To do this, just replace the code above with a call to OpenRouter, and I used the ThreadPoolExecutor to send many pages at once:

from concurrent.futures import ThreadPoolExecutor, as_completed

with ThreadPoolExecutor(max_workers=128) as pool:
    futures = {pool.submit(ocr_image, f"page_{i}.jpg"): i for i in range(1, num_pages + 1)}
    for future in as_completed(futures):
        page_num = futures[future]
        result = future.result()  # blocks until this page's HTTP request completes
        print(f"Page {page_num} done")

Final thoughts

Because you can run so many threads at once, this is actually better, faster and cheaper than trying to do this with the frontier lab APIs like OpenAI or Google. In my experience, trying to do more than a few simultaneous requests to OpenAI will result in rate limits unless you're spending serious money with them. So for bulk OCR, running Qwen 3.5 via OpenRouter is genuinely a better solution than something like GPT-5 Nano. And once you've got the text out of these PDFs you can do whatever you want with them "as normal" with LLMs - search, understand and extract insights out of them like you would with any other text.

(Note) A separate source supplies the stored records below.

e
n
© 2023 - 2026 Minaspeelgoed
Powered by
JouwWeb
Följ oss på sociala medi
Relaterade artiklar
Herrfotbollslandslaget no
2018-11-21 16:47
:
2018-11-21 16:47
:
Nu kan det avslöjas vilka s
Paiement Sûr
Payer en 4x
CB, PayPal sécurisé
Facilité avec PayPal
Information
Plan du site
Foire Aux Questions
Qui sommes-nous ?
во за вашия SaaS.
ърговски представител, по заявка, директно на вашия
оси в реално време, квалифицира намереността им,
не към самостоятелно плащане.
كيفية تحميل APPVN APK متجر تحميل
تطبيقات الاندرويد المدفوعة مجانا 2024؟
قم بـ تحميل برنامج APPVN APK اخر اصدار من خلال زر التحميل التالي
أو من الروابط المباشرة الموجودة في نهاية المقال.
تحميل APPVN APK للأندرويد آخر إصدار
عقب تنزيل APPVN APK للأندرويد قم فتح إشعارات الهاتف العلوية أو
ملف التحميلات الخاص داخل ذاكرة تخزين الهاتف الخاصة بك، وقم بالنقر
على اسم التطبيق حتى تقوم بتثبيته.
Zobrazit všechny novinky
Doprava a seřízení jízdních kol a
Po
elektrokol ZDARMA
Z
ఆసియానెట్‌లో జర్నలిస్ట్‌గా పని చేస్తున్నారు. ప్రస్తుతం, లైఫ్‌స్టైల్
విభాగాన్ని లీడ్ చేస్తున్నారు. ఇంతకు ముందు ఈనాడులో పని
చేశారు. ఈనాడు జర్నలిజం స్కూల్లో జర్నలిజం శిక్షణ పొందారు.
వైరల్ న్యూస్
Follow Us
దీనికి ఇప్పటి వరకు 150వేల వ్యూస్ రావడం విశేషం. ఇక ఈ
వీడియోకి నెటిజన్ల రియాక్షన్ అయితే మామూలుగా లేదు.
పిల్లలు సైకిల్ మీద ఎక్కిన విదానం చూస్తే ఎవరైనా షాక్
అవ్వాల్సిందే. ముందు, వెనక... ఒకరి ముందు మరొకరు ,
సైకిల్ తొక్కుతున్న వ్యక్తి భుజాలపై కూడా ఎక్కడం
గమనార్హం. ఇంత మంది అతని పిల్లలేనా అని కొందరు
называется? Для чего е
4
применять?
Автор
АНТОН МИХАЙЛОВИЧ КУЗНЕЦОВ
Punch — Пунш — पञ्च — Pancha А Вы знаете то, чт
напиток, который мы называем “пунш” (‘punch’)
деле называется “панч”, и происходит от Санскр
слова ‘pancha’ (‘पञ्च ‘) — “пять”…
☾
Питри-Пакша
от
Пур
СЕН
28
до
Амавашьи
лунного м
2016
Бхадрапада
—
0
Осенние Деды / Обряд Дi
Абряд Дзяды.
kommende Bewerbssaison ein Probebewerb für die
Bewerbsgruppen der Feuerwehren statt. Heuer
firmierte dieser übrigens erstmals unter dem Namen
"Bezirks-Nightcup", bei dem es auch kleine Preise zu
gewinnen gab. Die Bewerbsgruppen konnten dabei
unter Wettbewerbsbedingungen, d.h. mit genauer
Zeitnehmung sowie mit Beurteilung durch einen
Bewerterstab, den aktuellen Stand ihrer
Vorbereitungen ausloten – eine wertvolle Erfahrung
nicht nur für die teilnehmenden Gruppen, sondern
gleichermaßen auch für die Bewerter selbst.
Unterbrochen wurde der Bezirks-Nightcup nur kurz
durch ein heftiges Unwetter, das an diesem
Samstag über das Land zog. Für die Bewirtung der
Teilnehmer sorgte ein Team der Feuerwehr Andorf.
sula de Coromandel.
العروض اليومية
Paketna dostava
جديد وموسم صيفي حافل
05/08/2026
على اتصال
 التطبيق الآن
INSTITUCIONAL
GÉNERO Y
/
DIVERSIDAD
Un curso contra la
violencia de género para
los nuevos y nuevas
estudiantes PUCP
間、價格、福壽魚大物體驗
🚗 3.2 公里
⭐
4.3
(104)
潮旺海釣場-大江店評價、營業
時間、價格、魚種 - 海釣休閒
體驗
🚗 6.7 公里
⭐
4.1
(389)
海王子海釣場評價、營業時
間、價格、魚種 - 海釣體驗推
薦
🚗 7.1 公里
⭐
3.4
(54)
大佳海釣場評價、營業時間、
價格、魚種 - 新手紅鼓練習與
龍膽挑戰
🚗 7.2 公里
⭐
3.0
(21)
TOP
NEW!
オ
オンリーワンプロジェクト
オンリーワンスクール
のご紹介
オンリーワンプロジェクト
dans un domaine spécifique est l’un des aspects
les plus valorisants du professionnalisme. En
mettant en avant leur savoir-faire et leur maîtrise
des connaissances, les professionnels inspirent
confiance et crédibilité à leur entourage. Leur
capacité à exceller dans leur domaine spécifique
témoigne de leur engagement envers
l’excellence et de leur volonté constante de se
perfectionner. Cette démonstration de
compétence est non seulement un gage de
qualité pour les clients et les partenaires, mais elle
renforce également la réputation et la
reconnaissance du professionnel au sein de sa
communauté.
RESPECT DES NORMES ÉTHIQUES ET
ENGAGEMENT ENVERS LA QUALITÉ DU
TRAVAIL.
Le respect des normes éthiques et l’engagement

I think this is also a big deal for digitising old documents for historical research. It used to be incredibly expensive - old scanned documents wouldn't OCR properly with traditional techniques and often needed to be transcribed by hand. Running one of these models locally on a laptop could now do it for free, and throwing it at OpenRouter could chew through entire archives for pennies.